If you see using and maintaining open source systems as a chore, maybe
you're in the wrong organisation?

(Or since you're VP going for President, maybe I am?)

> If there's an error, I need it fixed.
> If the system's down, I need an SLA to tell me when it will be up.

The value of "open source" is being able to say "If there's an error,
I can fix it."

If you want someone else to do it, then open source isn't the answer --
paying someone else is.

(If you're not /able/ to do it, then you've got three options: pay someone
else, learn how to do it, or join an organisation where you help other
people do things they can't do, and they help you do things you can't
do. I figure the point of LA is the second and third of those options)

> LA is no longer a small operation - we run 10 events or so a year,
> with a turnover of over a million dollars, and over a thousand confirmed
> members, and a broad stakeholder group.

"LA is no longer a small operation" is something that could probably
have been said every year since 2004 or so, if not earlier. If that's
somehow become a reason to abandon actually using and maintaining free
software, and living up to open source ideals, then it seems to me like
the response should be to make it a small operation again.

> For example, to do membership renewal,
> we had to export from MemberDB into mailchimp, then we will have to spend
> several hours manually reconciling records, via raw SQL, in MemberDB. Not my
> idea of fun.

So ask for help? The whole point of a volunteer group like LA is that
it's somewhere for people who do find things like spending hours playing
with raw SQL fun.

Or at least, LA used to be a group like that; as much as I'd love to be
convinced otherwise, I'm still leaning towards the conclusion that it's
not anymore.

> This thread I find a little hard to swallow to be frank.

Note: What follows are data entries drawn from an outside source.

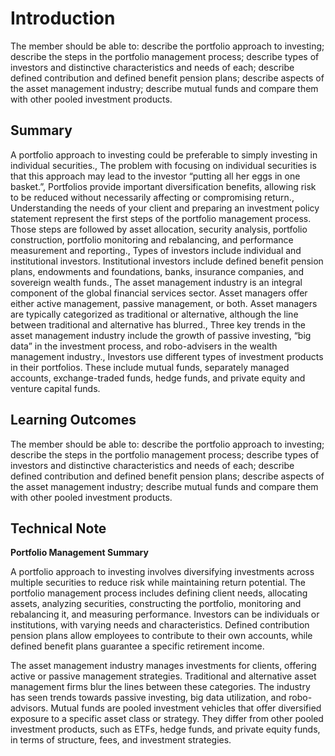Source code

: # Introduction

The member should be able to: describe the portfolio approach to investing; describe the steps in the portfolio management process; describe types of investors and distinctive characteristics and needs of each; describe defined contribution and defined benefit pension plans; describe aspects of the asset management industry; describe mutual funds and compare them with other pooled investment products.

## Summary

A portfolio approach to investing could be preferable to simply investing in individual securities., The problem with focusing on individual securities is that this approach may lead to the investor “putting all her eggs in one basket.”, Portfolios provide important diversification benefits, allowing risk to be reduced without necessarily affecting or compromising return., Understanding the needs of your client and preparing an investment policy statement represent the first steps of the portfolio management process. Those steps are followed by asset allocation, security analysis, portfolio construction, portfolio monitoring and rebalancing, and performance measurement and reporting., Types of investors include individual and institutional investors. Institutional investors include defined benefit pension plans, endowments and foundations, banks, insurance companies, and sovereign wealth funds., The asset management industry is an integral component of the global financial services sector. Asset managers offer either active management, passive management, or both. Asset managers are typically categorized as traditional or alternative, although the line between traditional and alternative has blurred., Three key trends in the asset management industry include the growth of passive investing, “big data” in the investment process, and robo-advisers in the wealth management industry., Investors use different types of investment products in their portfolios. These include mutual funds, separately managed accounts, exchange-traded funds, hedge funds, and private equity and venture capital funds.

## Learning Outcomes

The member should be able to: describe the portfolio approach to investing; describe the steps in the portfolio management process; describe types of investors and distinctive characteristics and needs of each; describe defined contribution and defined benefit pension plans; describe aspects of the asset management industry; describe mutual funds and compare them with other pooled investment products.

## Technical Note

**Portfolio Management Summary**

A portfolio approach to investing involves diversifying investments across multiple securities to reduce risk while maintaining return potential. The portfolio management process includes defining client needs, allocating assets, analyzing securities, constructing the portfolio, monitoring and rebalancing it, and measuring performance. Investors can be individuals or institutions, with varying needs and characteristics. Defined contribution pension plans allow employees to contribute to their own accounts, while defined benefit plans guarantee a specific retirement income.

The asset management industry manages investments for clients, offering active or passive management strategies. Traditional and alternative asset management firms blur the lines between these categories. The industry has seen trends towards passive investing, big data utilization, and robo-advisors. Mutual funds are pooled investment vehicles that offer diversified exposure to a specific asset class or strategy. They differ from other pooled investment products, such as ETFs, hedge funds, and private equity funds, in terms of structure, fees, and investment strategies.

We openly called for
> nominations to the Membership committee, and a cursory question to any members
> of the committee would answer the 'did Kathy railroad this through' question.

I'm pretty sure I didn't use the word "railroad", but if you didn't
look seriously at other alternatives, then the metaphor's not entirely
inapt -- there was a set destination in mind before anything started,
and there wasn't an opportunity to have ended up anywhere else, just
like a train on a stretch of railroad.

I don't doubt that most of the membership committee were fine with that,
just as most Linux developers are mostly fine with Linus's decisions,
and most core Python developers are mostly fine with Guido as BDFL. It's
a self-selecting process.


[0] I really don't understand why this bit would be an issue. Paying $200
    for ten month's hosting by any random cheap provider for an unmanaged
    throwaway instance for evaluation purposes seems like it would be
    straightforward and not introduce any burden on any volunteers.